How to safely release shared memory from actors?

Hello,

let say I have some actors running on my system (ray2.0.0.dev, python 3.8.5, Mint 19.3). Actors operate on a shared memory chunk. When they receive a dict of named shared memories, they use it like this:

from multiprocessing import shared_memory

def refresh_main_arrays (self, main_arrays):

    if main_arrays is None:
        return
    else: 
        self.main_arrays = main_arrays 
    
    for var in main_arrays.keys ():
        
        shp, dty = main_arrays[var]
        
        shm_tmp = shared_memory.SharedMemory(name=var)
        
        arr_tmp = np.ndarray(shape=shp, dtype = dty, \
        buffer = shm_tmp.buf)
                    
        try:
            setattr(self,var+'_shm', shm_tmp)
            setattr(self,var, arr_tmp)

        except:
            print ("acquisition of array memory failed")
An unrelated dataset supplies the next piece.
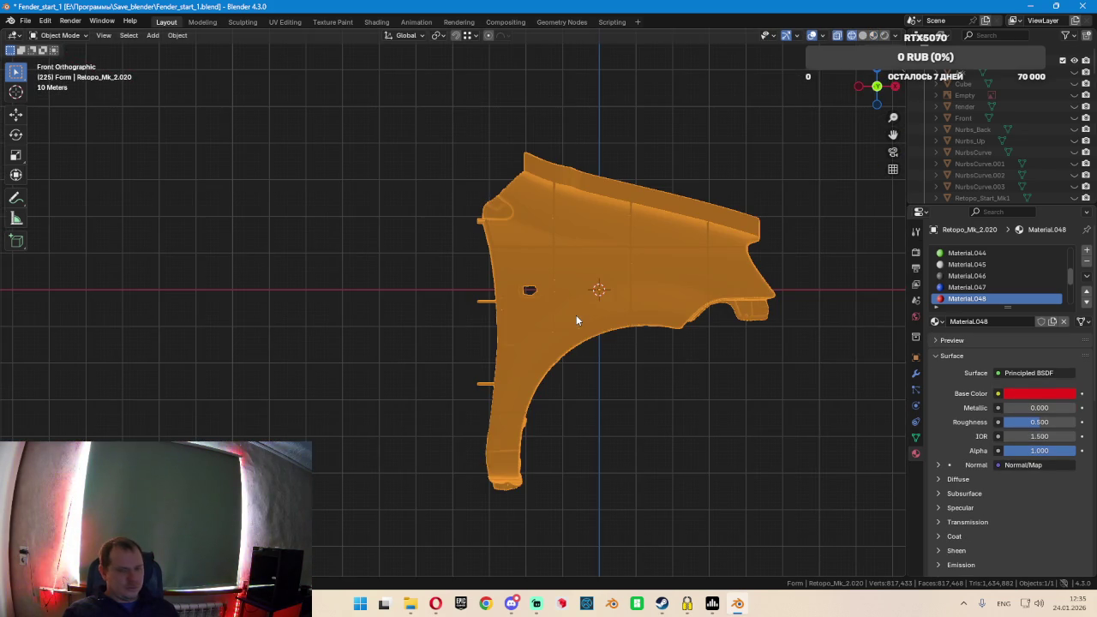
{"action": "key", "text": "shift+z"}
{"action": "key", "text": "shift+a"}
This runs without error for a proper dict main_arrays . Before I terminate actors, I try to release shared memory resources:

def close_main_arrays (self):
    if self.main_arrays is None:
        return
    
    for var in self.main_arrays.keys ():
        shm_tmp = self.__getattribute__(var+"_shm")
        try:
            shm_tmp.close ()
        except:
            print ("failure during unlinking and closure of memory handle " + var + "_shm") 

which also runs without error. But when I terminate an actor:

 ray.get ([H.close_main_arrays.remote () for H in Hs])
 ray.get (mnp.close_and_unlock_main_arrays.remote ())

 ray.kill (mnp)

 for each in Hs:
    ray.kill (each)

It is followed with an immediate flush of warnings:

(pid=8316) /home/coded/anaconda3/envs/ray2py38/lib/python3.8/multiprocessing/resource_tracker.py:216: UserWarning: resource_tracker: There appear to be 5 leaked shared_memory objects to clean up at shutdown
(pid=8316)   warnings.warn('resource_tracker: There appear to be %d '
(pid=8316) /home/coded/anaconda3/envs/ray2py38/lib/python3.8/multiprocessing/resource_tracker.py:229: UserWarning: resource_tracker: '/mnp_yx_size': [Errno 2] No such file or directory: '/mnp_yx_size'
(pid=8316)   warnings.warn('resource_tracker: %r: %s' % (name, e))
(pid=8316) /home/coded/anaconda3/envs/ray2py38/lib/python3.8/multiprocessing/resource_tracker.py:229: UserWarning: resource_tracker: '/mnp_size': [Errno 2] No such file or directory: '/mnp_size'
(pid=8316)   warnings.warn('resource_tracker: %r: %s' % (name, e))
(pid=8316) /home/coded/anaconda3/envs/ray2py38/lib/python3.8/multiprocessing/resource_tracker.py:229: UserWarning: resource_tracker: '/mnp': [Errno 2] No such file or directory: '/mnp'
(pid=8316)   warnings.warn('resource_tracker: %r: %s' % (name, e))
(pid=8316) /home/coded/anaconda3/envs/ray2py38/lib/python3.8/multiprocessing/resource_tracker.py:229: UserWarning: resource_tracker: '/mnp_yz_dist': [Errno 2] No such file or directory: '/mnp_yz_dist'
(pid=8316)   warnings.warn('resource_tracker: %r: %s' % (name, e))
(pid=8316) /home/coded/anaconda3/envs/ray2py38/lib/python3.8/multiprocessing/resource_tracker.py:229: UserWarning: resource_tracker: '/mnp_state': [Errno 2] No such file or directory: '/mnp_state'
(pid=8316)   warnings.warn('resource_tracker: %r: %s' % (name, e))
Output from spyder call 'get_cwd':

And this repeats for every PID. It seems to me that resource_tracker fails to notice that I’ve released the resources and try to do it again just to fail. Also, if I try to access shared memory after close_and_unlink_main_arrays (), actor dies with:

RayActorError: The actor died unexpectedly before finishing this task. Check python-core-worker-*.log files for more information.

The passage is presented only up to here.